* _Study text_:
───

It has been an uncertain time for all businesses, and while the pandemic is far from over – Great Britain’s retail sector is already seeing clear signs of recovery. The summer rebound has seen the strongest monthly growth in business activity for five years, with numbers almost on par with pre-coronavirus figures. 

The Office for National Statistics (ONS) discovered that sales volumes rose by 13.9 per cent last month compared with the month before, bringing total sales across the country close to levels recorded last year. A health check on business activity from IHS Markit as well as the Chartered Institute of Procurement and Supply has also shown that the easement of lockdown has reawakened economic growth in the private sector. 

Stores which are thriving

According to the ONS, traders selling household goods have been seeing an increase in sales since the start of the pandemic. As these shops were regarded as ‘essential traders’ – they were able to sell products during the lockdown, and therefore witnessed little to no in-store sales decline, whilst also seeing an online increase of 103.2 per cent. 

As we’re choosing to dine at home more often, grocery stores continue to prosper. With sales rising 14.3% due to panic buying; records were broken as UK shoppers spent £31.4bn during the first 3 months of lockdown. The overall surge in online sales have also managed to keep various businesses afloat during this turbulent time. 

Returning to work

Despite the encouraging figures, consumer confidence remains significantly lower due to fear instigated by the virus. It is therefore crucial that the government remains open to take further action to boost consumer demand. With the Prime Minister Boris Johnson urging the country to “go back to work, if you can” from August 1st, it is likely custom for the retail and hospitality sector will increase, as workers leave the house daily – returning to shops, cafes, restaurants and pubs. 

Although the numbers have been promising from the standpoint of retail – the hospitality sector has had a harder time finding its footing in the weeks since reopening. Des Gunewardena, chairman of D&D – a company that owns various restaurants across London, used his restaurant in Victoria, the Aster, as an example. “During lunchtime, it is normally surrounded by 3,500 office workers. Last week, there were 70, I was told” he remarked. This evidence, while anecdotal, demonstrates how intrinsic white-collared workers will be in the revitalisation of the sector. 

“Office workers going to pubs, into cafés are crucial to the economy.”
– Dame Carolyn Fairbairn, director-general of the CBI business group

Eat Out to Help Out Scheme

Starting 3rd of August, on every Monday, Tuesday and Wednesday – the government will be offering 50% discount on food or non-alcoholic beverages to eat or drink in (up to a maximum of £10 discount per diner). The scheme is set to run every Monday, Tuesday and Wednesday from the 3rd until the 31st of August. It can be used as many times as customers like in restaurants, cafes, bars, pubs, work/school canteens and food halls. 

The scheme, introduced by Chancellor Rishi Sunak, will undoubtedly be a huge help to a sector readjusting to the ‘new-normal’. It will also help build consumer confidence, and stimulate further footfall to high streets and shopping centres. Chains including McDonalds, Nando’s, Pizza Express and KFC will participate – but it’s not just about the franchised eateries; thousands of local independent restaurants are part of the scheme too.


With a wealth of experience within the retail and hospitality sector, we’re pleased to see the industry successfully emerge from lockdown. The current figures are very promising, and the plans implemented by the government instil us with optimism for the future. 

While incredibly convenient technological advancements have undoubtedly transformed the way in which we live – as we disappear into a digitised world, the more we yearn for tactility. The tangible experience of exploring a shop – or dining with friends is simply irreplaceable, therefore, it’s safe to assume the high street will long outlive COVID-19.

───

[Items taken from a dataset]
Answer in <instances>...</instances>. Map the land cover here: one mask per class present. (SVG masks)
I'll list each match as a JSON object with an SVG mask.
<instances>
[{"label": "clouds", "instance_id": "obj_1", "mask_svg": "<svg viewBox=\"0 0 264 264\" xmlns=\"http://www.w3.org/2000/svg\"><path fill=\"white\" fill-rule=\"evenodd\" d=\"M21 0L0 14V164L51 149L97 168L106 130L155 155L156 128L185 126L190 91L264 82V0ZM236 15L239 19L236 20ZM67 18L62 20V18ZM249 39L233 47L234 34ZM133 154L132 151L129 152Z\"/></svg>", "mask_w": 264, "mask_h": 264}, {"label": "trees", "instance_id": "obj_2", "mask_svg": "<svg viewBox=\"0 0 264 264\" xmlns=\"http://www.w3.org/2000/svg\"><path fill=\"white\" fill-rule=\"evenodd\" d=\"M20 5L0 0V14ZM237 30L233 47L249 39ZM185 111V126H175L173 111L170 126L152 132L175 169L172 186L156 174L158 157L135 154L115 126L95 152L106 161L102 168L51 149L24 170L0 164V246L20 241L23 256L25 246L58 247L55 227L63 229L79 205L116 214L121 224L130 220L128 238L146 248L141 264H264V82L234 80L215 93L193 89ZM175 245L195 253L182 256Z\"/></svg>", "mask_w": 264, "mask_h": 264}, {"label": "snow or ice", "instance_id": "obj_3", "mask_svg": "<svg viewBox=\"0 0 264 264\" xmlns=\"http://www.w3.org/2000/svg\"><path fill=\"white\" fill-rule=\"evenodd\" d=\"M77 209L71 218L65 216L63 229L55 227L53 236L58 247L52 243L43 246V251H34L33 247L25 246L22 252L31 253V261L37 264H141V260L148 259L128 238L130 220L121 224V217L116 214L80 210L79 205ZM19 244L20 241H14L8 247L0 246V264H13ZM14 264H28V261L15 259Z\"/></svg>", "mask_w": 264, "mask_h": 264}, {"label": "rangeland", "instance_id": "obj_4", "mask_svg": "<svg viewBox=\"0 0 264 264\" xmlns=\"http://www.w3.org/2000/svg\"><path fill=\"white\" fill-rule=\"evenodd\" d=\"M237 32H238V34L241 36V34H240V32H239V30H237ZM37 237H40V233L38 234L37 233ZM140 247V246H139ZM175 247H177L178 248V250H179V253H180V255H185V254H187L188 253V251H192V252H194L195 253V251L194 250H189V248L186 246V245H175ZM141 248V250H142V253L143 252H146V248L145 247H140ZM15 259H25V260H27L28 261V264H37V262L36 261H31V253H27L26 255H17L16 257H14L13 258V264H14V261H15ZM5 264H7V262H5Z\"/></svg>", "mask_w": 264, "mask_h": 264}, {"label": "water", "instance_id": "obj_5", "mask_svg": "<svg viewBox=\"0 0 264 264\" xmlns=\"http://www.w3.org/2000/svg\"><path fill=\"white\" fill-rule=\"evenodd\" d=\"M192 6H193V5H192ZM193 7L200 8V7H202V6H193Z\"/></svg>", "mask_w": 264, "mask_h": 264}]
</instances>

───

* _To do_:
Reproduce the passage of the retail recovery article that begins with the words containing "Eat Out to Help" and ends with "the scheme too.".

* _Exercise solution_:
Eat Out to Help Out Scheme

Starting 3rd of August, on every Monday, Tuesday and Wednesday – the government will be offering 50% discount on food or non-alcoholic beverages to eat or drink in (up to a maximum of £10 discount per diner). The scheme is set to run every Monday, Tuesday and Wednesday from the 3rd until the 31st of August. It can be used as many times as customers like in restaurants, cafes, bars, pubs, work/school canteens and food halls. 

The scheme, introduced by Chancellor Rishi Sunak, will undoubtedly be a huge help to a sector readjusting to the ‘new-normal’. It will also help build consumer confidence, and stimulate further footfall to high streets and shopping centres. Chains including McDonalds, Nando’s, Pizza Express and KFC will participate – but it’s not just about the franchised eateries; thousands of local independent restaurants are part of the scheme too.